Let $S \subseteq \R$ be a non-empty subset of $\R$.

Then $S$ is an interval of $\R$ iff it satisfies this property:

If $x, y \in S$ and $z \in \R$ such that $x < z < y$, then $z \in S$.

Proof

• If $S$ is a real interval of any of the various kinds, then it clearly has this property by definition.

• Suppose $S$ has this property.

Let:

• $a = \inf \left({S}\right)$ (or $a = -\infty$ if $S$ is not bounded below);
• $b = \sup \left({S}\right)$ (or $b = +\infty$ if $S$ is not bounded above).

We will prove that $\left({a \, . \, . \, b}\right) \subseteq S \subseteq \left[{a \, . \, . \, b}\right]$.

In order not to need to provide lots of lists of cases, we make the temporary conventions:

• A square bracket "$[$" or "$]$" next to $\pm \infty$ means the same as a round bracket "$($" or "$)$";
• $\left({a \, . \, . \, b}\right)$ means $\varnothing$ iff $a = b$.

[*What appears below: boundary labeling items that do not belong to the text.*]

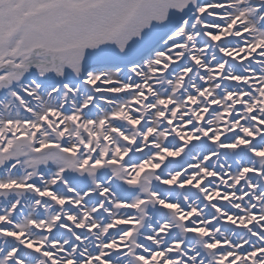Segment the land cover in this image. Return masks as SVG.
<instances>
[{"label": "snow or ice", "instance_id": "obj_1", "mask_svg": "<svg viewBox=\"0 0 264 264\" xmlns=\"http://www.w3.org/2000/svg\"><path fill=\"white\" fill-rule=\"evenodd\" d=\"M0 264H264V0H0Z\"/></svg>", "mask_w": 264, "mask_h": 264}]
</instances>
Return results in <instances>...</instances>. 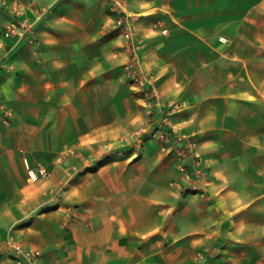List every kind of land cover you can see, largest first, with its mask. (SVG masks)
<instances>
[{
	"label": "crops",
	"instance_id": "obj_1",
	"mask_svg": "<svg viewBox=\"0 0 264 264\" xmlns=\"http://www.w3.org/2000/svg\"><path fill=\"white\" fill-rule=\"evenodd\" d=\"M2 1L0 41L14 3L34 31L0 47L14 65L0 71L13 111L9 125L0 111V264H19L11 241L42 246L44 264H183L200 255L264 264V77L245 57L222 59L233 48L218 43L221 21L245 18L237 1L121 0L115 30L112 0ZM157 18L169 21L168 36ZM130 61L150 77L151 98L135 90ZM172 101L182 108L168 114ZM165 117L200 141L199 191L176 188L177 162L158 139L130 138ZM38 161L52 175L30 181ZM72 163L84 170L69 174Z\"/></svg>",
	"mask_w": 264,
	"mask_h": 264
},
{
	"label": "built area",
	"instance_id": "obj_2",
	"mask_svg": "<svg viewBox=\"0 0 264 264\" xmlns=\"http://www.w3.org/2000/svg\"><path fill=\"white\" fill-rule=\"evenodd\" d=\"M3 2L4 4L7 3L6 0ZM112 2V9H120L119 7L122 5L121 0H112ZM12 12L16 16V19L5 26L3 31L4 40L11 39V37L12 39H20L34 31V23L22 17L25 12L19 3L12 4ZM4 40L0 41L1 48L6 47ZM127 68L139 91L147 98H151L154 91L153 88L149 87L151 79L147 73L141 72L139 66L134 61H131L127 65ZM2 70L6 72L14 70V65L6 61L4 55L0 57V71ZM6 103L0 91V111L3 114V122L9 125L11 124L13 111ZM170 106L171 111L169 113H173L177 109V105L171 104ZM146 133H149L150 137L158 139L161 142V151L168 157H173L176 160L179 171L178 179L173 182L176 188L181 191L201 190V184L206 179V173L199 153L200 141L196 136L178 131L167 117L163 119L161 126L156 127L150 132L146 130L136 131L130 135V138L136 139L138 143H142L144 142L143 138ZM73 169H77V166H73ZM30 171L34 177H37L38 174L43 176L50 174V169L41 161H38ZM10 244V250L15 254L19 264H41V250L27 248L18 241H11Z\"/></svg>",
	"mask_w": 264,
	"mask_h": 264
},
{
	"label": "rangeland",
	"instance_id": "obj_3",
	"mask_svg": "<svg viewBox=\"0 0 264 264\" xmlns=\"http://www.w3.org/2000/svg\"><path fill=\"white\" fill-rule=\"evenodd\" d=\"M3 1L2 3H4ZM236 1H237L236 5H238L237 6L238 10L243 12V14L245 12V18L236 20V21H227V22L221 21L220 24H222L223 22L224 26L219 29L220 37H219L218 43L230 44V47L232 46L233 48V50H231L230 52L223 53V54L221 53L223 56L222 59H225L227 61H231L234 59L238 61H242L245 57L246 60L250 61V65H251L250 71L255 76V78H257V80L259 81V79L262 77V80H263V77H264V8L260 6V0H236ZM111 12L115 14L116 17L114 21L110 22L109 28L115 30L120 24H123L124 22V21H120L122 19L123 12L121 9L114 10L112 8H111ZM154 26L164 36H168L170 34V26H169L168 20H165L164 18H157L154 21ZM232 54L235 56L234 59H231ZM132 83L136 86L135 90L139 93H142L137 88V85L135 84L133 79H132ZM171 104L177 105V109L174 111H180L183 103H181L180 101L170 102L167 108L168 114L171 111V106H170ZM145 107L147 108L148 105H145ZM150 111H153V110H150ZM44 164L50 169V174L47 176L38 174L37 177H34L30 170L36 164L32 165L30 166L29 172H28L30 181L32 180L35 181V180H38L39 178H48L52 175V172H53L52 168L46 163ZM73 166H77V169H73ZM84 167H85L84 164L72 163L67 168V172L69 174L74 175L78 172L83 171ZM28 238H31V237H28ZM34 238L35 237H32L31 239H34ZM18 239L21 241L23 240L21 239V237ZM36 239L37 238H35L34 240ZM27 248L39 249L42 252V256L44 255V252L42 250L43 247L40 245L34 244L33 246L27 247ZM8 253L10 254L11 257L15 256V254L11 250L8 251ZM200 256L204 260L199 258V260L195 259L194 261L185 262L183 264H215L210 259L204 258L203 257L204 255H200ZM41 264H44V263L41 262ZM45 264L47 263L45 262ZM137 264H147V262L142 258L137 262Z\"/></svg>",
	"mask_w": 264,
	"mask_h": 264
}]
</instances>
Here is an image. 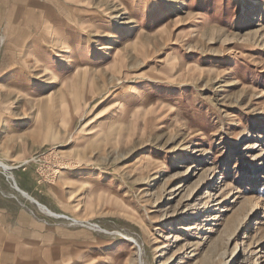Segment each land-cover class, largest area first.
<instances>
[{
  "label": "rangeland",
  "instance_id": "obj_1",
  "mask_svg": "<svg viewBox=\"0 0 264 264\" xmlns=\"http://www.w3.org/2000/svg\"><path fill=\"white\" fill-rule=\"evenodd\" d=\"M0 160L12 264H264V0H0Z\"/></svg>",
  "mask_w": 264,
  "mask_h": 264
},
{
  "label": "crops",
  "instance_id": "obj_2",
  "mask_svg": "<svg viewBox=\"0 0 264 264\" xmlns=\"http://www.w3.org/2000/svg\"><path fill=\"white\" fill-rule=\"evenodd\" d=\"M42 211L45 212L44 210ZM0 215L8 216V211L0 207ZM48 215L53 216L51 214ZM30 220L31 223H25L21 219L17 222L7 221V218L6 220H0V264H12L16 257H18L17 259L20 261L23 252H34L38 254L39 250L34 246H38L37 243H40L41 237L43 238L44 231L42 230V226L45 224L48 225V222L43 220H35V218L32 217ZM30 235L32 236L30 237ZM39 259L41 258H35L34 260Z\"/></svg>",
  "mask_w": 264,
  "mask_h": 264
},
{
  "label": "bare ground",
  "instance_id": "obj_3",
  "mask_svg": "<svg viewBox=\"0 0 264 264\" xmlns=\"http://www.w3.org/2000/svg\"><path fill=\"white\" fill-rule=\"evenodd\" d=\"M0 167H2L3 170H5L6 172H8V176H9V178H11L12 181H13V182H12L13 187H14L16 190H18L20 193H22L24 196H26L27 198L32 199V200H35V201L38 203L39 207H40L42 210H44L46 213L51 214V215H53V216H57V217H62V218H65V219H69V220L72 221L73 224H84V221H83V220H80V219H78V218H76V217H71V216H69L68 214H61V213L55 212V211L49 209L46 205H44V204L40 203L39 201H37L36 199H34V197H32L31 195H29L25 190H23V189L17 184L16 179H15L13 173L10 171L14 166L11 167V166H9L8 164H6L5 162H3V161L0 160ZM92 226H94V227H96V228H99V226H97V225H92ZM134 241H135V240H134Z\"/></svg>",
  "mask_w": 264,
  "mask_h": 264
}]
</instances>
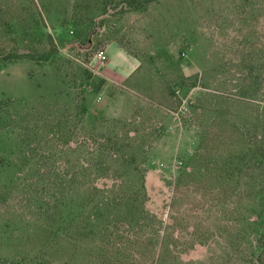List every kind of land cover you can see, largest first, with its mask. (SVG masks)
Listing matches in <instances>:
<instances>
[{"label": "rangeland", "instance_id": "obj_1", "mask_svg": "<svg viewBox=\"0 0 264 264\" xmlns=\"http://www.w3.org/2000/svg\"><path fill=\"white\" fill-rule=\"evenodd\" d=\"M0 264H264V0H0Z\"/></svg>", "mask_w": 264, "mask_h": 264}, {"label": "trees", "instance_id": "obj_2", "mask_svg": "<svg viewBox=\"0 0 264 264\" xmlns=\"http://www.w3.org/2000/svg\"><path fill=\"white\" fill-rule=\"evenodd\" d=\"M40 32H41V29L39 27H35V28L32 27V30L29 29V30L25 31L24 33H25V35L26 34H29V35L33 34L35 36H39ZM15 57H18V54L16 52H7L3 61H4V63H7V61L9 62V61H11L10 59H13Z\"/></svg>", "mask_w": 264, "mask_h": 264}, {"label": "built area", "instance_id": "obj_3", "mask_svg": "<svg viewBox=\"0 0 264 264\" xmlns=\"http://www.w3.org/2000/svg\"><path fill=\"white\" fill-rule=\"evenodd\" d=\"M97 57L101 60H105L107 58V54L104 50H99L97 52Z\"/></svg>", "mask_w": 264, "mask_h": 264}]
</instances>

Let $z \in \left({a \, . \, . \, b}\right)$.

Then $z > a$, so $\exists x \in S: x < z$ by definition of $a$.

Similarly $z < b$, so $\exists y \in S: z < y$ by definition of $b$.

Hence by hypothesis $z \in S$.

This proves that $\left({a \, . \, . \, b}\right) \subseteq S$.

From the definitions of $a$ and $b$ it follows that $S \subseteq \left[{a \, . \, . \, b}\right]$.

But if $\left({a \, . \, . \, b}\right) \subseteq S \subseteq \left[{a \, . \, . \, b}\right]$, then $S$ must be one of the various types of real interval.

$\blacksquare$